WHAT IS AN OPAL?
According to Aboriginal legend:
Their ancestor conveyed himself to earth by a great rainbow,
where the rainbow rested there was now a great area of rocks with
all the colours of the rainbow - these were the first Opals.
Opal is defined as aggregated spheres of amorphous silica, with water filling in between the gaps and has no crystalline structure (SiO2,n H2O). Precious Opal and Potch Opal consist of this kind of structure - the difference being the order and regularity of the sizes of the spheres.
Precious Opal shows a play of colours "opalescence" in white light that is due to diffraction from the regular packing of silica spheres of roughly equal size. The colours and patterns are always changing, making opal a gem of infinite beauty. Opal can display all the colours of the spectrum due to the interference and diffraction of light passing through the tiny silica spheres in the structure of the Opal.
Opal that shows no play of colours is also composed of the same spherical clusters, but they are non-uniform in size and are not packed in an orderly manner, thus cancel out any possible diffraction of the light. This type of opal is termed as "potch opal" and has little to no value.
Opal was first discovered in 1840 by a German Professor and Mineralogist, Johannes Menge in the Adelaide Hills, South Australia. Today, Australia produces over 95% of the world’s supply of precious Opal and 100% of the highest quality gems. They are mined in key areas of three states along the shoreline of what was once an inland sea called the Great Artesian Basin. These areas now form part of the Australian outback - known for its harsh, dry climate and inhospitable living conditions, so surprising that such colourful gemstones are recovered from its soil.
Known as Australia’s National Gemstone, opal can convey a mood that is as varied as its type. From the delicate pastel colours of white Coober Pedy opal from South Australia to super-clear crystal opal from Andamooka that is full of light and ablaze with brilliant colour.
Then you have dramatic streaks of colour that are typical of Queensland boulder opal. This material is found as a vein attached to a dark ironstone host rock and is usually cut to a freeform shape so as to follow the seam of colour, often having an uneven or undulating surface.
The most famous of Australian opals - the black opal - resemble brilliant arrays of rainbow colour set against a black or dark background - typical of high-quality material from Lightning Ridge, New South Wales.
While found in small amounts in other countries such as Ethiopia, Mexico and the USA, Australian opal is considered the finest and brightest in the world. In fact, designers from all over the world derive inspiration from the rainbow of colours seen in Australian opal such as high jewellery ateliers Piaget, Van Cleef & Arpels and Cartier.
Precious Opal is classified on the basis of background colour and the type of colour pattern.
Black Opal, darker in colour, displaying all the colours of the rainbow. The name black is only in reference to the dark rock the opal forms in. Only found in Lightning Ridge, NSW. Known to be the rarest of all opals.
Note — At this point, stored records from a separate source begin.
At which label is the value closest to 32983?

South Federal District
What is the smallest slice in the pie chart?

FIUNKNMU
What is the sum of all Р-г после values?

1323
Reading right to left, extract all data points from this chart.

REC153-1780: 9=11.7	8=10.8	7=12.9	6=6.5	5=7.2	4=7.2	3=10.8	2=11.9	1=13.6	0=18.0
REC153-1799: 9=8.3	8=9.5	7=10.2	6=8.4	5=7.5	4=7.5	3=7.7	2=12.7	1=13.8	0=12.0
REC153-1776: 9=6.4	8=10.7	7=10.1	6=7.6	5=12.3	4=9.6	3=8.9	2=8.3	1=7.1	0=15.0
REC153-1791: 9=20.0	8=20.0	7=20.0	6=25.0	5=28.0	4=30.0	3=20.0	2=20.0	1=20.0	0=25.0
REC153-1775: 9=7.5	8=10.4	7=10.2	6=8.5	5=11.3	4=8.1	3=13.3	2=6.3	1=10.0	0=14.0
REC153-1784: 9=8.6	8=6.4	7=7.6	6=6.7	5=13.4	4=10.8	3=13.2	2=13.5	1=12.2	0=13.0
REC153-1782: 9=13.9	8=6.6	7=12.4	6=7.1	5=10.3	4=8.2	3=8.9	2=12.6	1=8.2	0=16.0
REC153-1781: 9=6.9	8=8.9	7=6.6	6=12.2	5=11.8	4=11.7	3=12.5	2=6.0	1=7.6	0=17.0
White, Light, Fire or Crystal Opal has a body colour ranging from milky white to translucent. Mostly found in Coober Pedy, South Australia which produces 80% of the worlds opals.
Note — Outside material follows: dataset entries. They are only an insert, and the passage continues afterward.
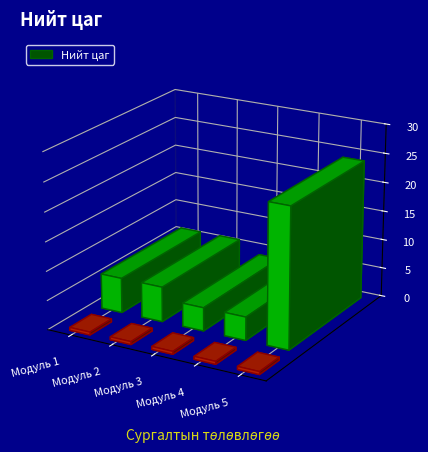

Reading left to right, list all the values displayed in this chart.

6	6	4	4	24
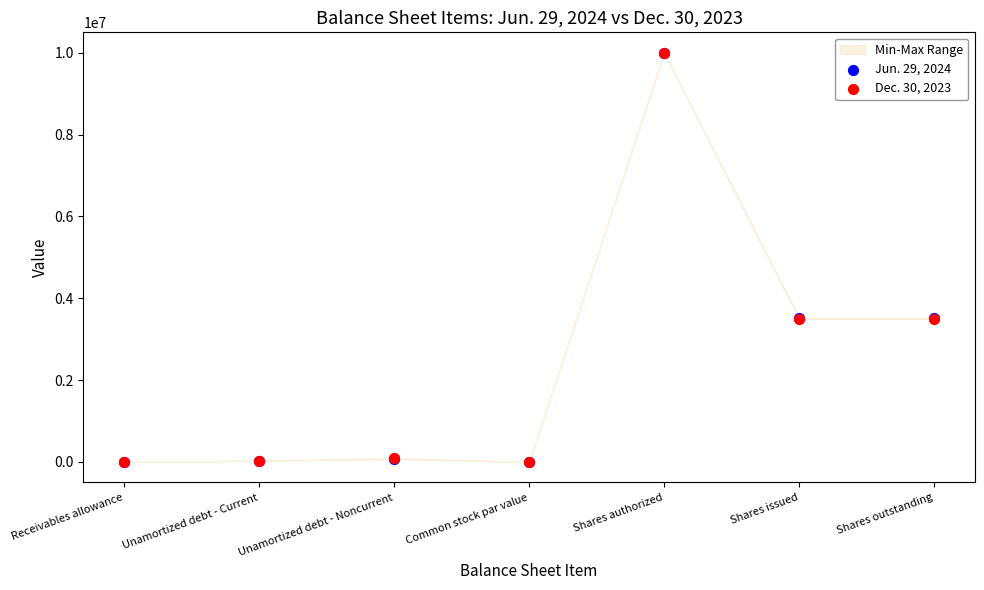

Which series contains the lowest Y value?

Jun. 29, 2024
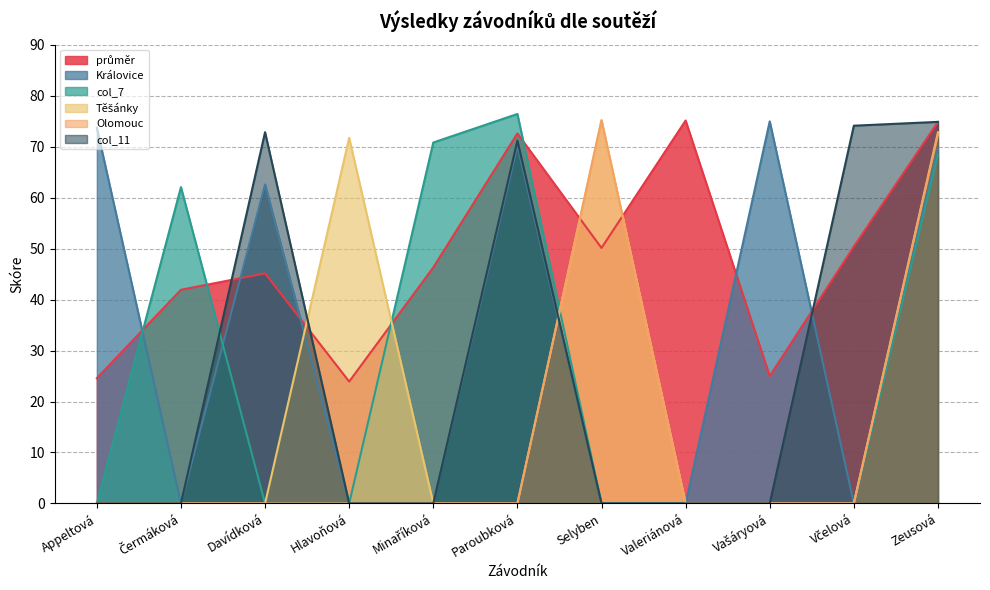

At which label is průměr closest to 49?

Selyben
Boulder Opal ranges in colour, forming in Iron-Stone and Sand-Stone a rock inseparable from the opal. Similar in colour to Black Opal, Boulder Opal is often cut in to unusual shapes and sizes. Found in Outback Queensland.
Many factors must be considered when valuing opal, the intensity or brilliance of colour is of most importance, the finest opals are of maximum brightness and clarity. The stones should be free from obvious flaws on the face of the opal but marks on the base do not affect the value.
Consult an opal specialist to help select a gem that is perfect for you - as each opal is one of a kind - just like you.